**Text for analysis**
This article was updated August 5th 2022
The Oratory of Orsanmichele is a rectangular Medieval building in the heart of Florence. It began life as a loggia, a covered area that protected grain merchants from the extremes of the weather. The original 13th century brick and timber structure was destroyed by a fire in 1304, and the present building was constructed between 1337-1404. An image of the Madonna painted on one of the pillars of the old loggia had been credited with performing miracles, and with the construction of the new loggia in stone, a new painting of the Madonna by Bernardo Daddi was commissioned in 1347. This image soon became the focus of more veneration, and the loggia began to change from a place of business to one of worship, which culminated with the complete closure of the loggia, circa 1380. The interior of the ground floor was heavily frescoed, and became home to an elaborate tabernacle by Orcagna built to house Daddi’s Madonna.
Writing in the 15th century, the Florentine Gregorio Dati described Orsanmichele as “an Oratory of wondrous beauty”. The loggia had by then become an expression of the mercantile power and pride of the city, a place of worship for the trade guilds, who commissioned bronze and marble statues to stand in niches on the exterior. Today it is still a beautiful building, and its famous statues (now replaced with replicas) are rightly seen as some of the greatest sculptures of the Renaissance, but few people realise that the exterior, the statues themselves, and the niches in which they once stood, were rather more striking 600 years ago, and modern visitors would get a shock if they could see Orsanmichele as it was then.
Classical Art Rediscovered
For Florentine artists and sculptors, the early 15th century was a period of intense interest in Classical Greek and Roman sculpture, which was originally gilded and polychrome (painted). Classical bronze statues could be entirely gilded, like the Hercules shown below, but partial gilding was used to emphasize details, and faces were given extraordinary animation by the insertion of hard stone details into the eyes, and even bronze wire eyelashes; and by applied copper lips and silver teeth. Oxidizing the surface of the bronze (patination) could add red-brown skin tones.

**Material supplied**
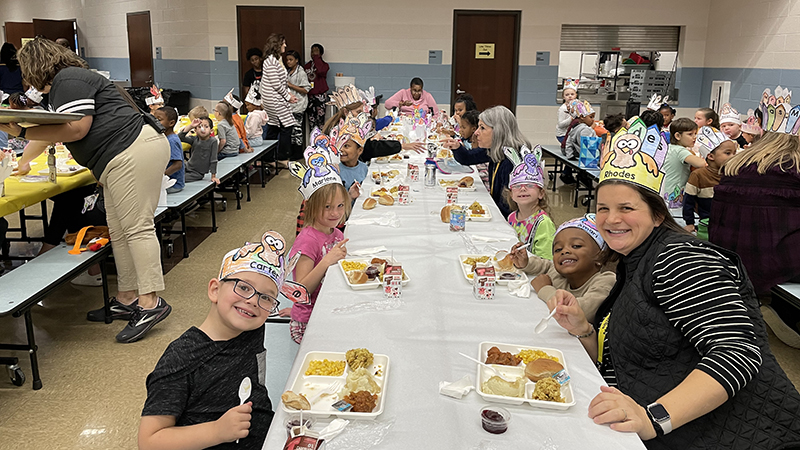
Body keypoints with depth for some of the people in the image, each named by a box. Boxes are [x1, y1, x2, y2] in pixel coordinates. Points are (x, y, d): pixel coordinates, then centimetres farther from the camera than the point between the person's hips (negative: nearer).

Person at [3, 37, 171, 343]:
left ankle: (150, 302, -14)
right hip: (120, 160, 11)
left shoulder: (68, 80, -5)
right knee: (118, 232, 9)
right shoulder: (65, 81, 27)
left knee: (137, 227, -14)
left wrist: (23, 132, -11)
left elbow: (77, 128, -17)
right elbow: (55, 132, 39)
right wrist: (25, 161, 49)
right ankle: (126, 299, 13)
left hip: (133, 153, -11)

**Work order 1**
Rewrite the paragraph of the article on Orsanmichele that begins "For Florentine artists and sculptors" as a short bulleted list, keeping its main facts.
**Work order 2**
Reproduce word for word everything in the article on Orsanmichele from "Classical Art Rediscovered" down to "red-brown skin tones.".
**Work order 3**
Answer these questions from the article on Orsanmichele:
(a) In what year did fire destroy the original brick and timber structure?
(b) Which 15th-century Florentine called Orsanmichele "an Oratory of wondrous beauty"?
(c) What metal was used for the applied lips on Classical bronze statues?
The records are separate material and have no connection to the article on Orsanmichele.

**Answer area 1**
- In the early 15th century, Florentine artists and sculptors took intense interest in Classical Greek and Roman sculpture, which was originally gilded and polychrome (painted).
- Classical bronze statues could be fully gilded, or partly gilded to emphasize details.
- Faces were animated with hard stone details set into the eyes, bronze wire eyelashes, applied copper lips and silver teeth.
- Oxidizing the bronze surface (patination) could add red-brown skin tones.

**Answer area 2**
Classical Art Rediscovered
For Florentine artists and sculptors, the early 15th century was a period of intense interest in Classical Greek and Roman sculpture, which was originally gilded and polychrome (painted). Classical bronze statues could be entirely gilded, like the Hercules shown below, but partial gilding was used to emphasize details, and faces were given extraordinary animation by the insertion of hard stone details into the eyes, and even bronze wire eyelashes; and by applied copper lips and silver teeth. Oxidizing the surface of the bronze (patination) could add red-brown skin tones.

**Answer area 3**
(a) 1304
(b) Gregorio Dati
(c) Copper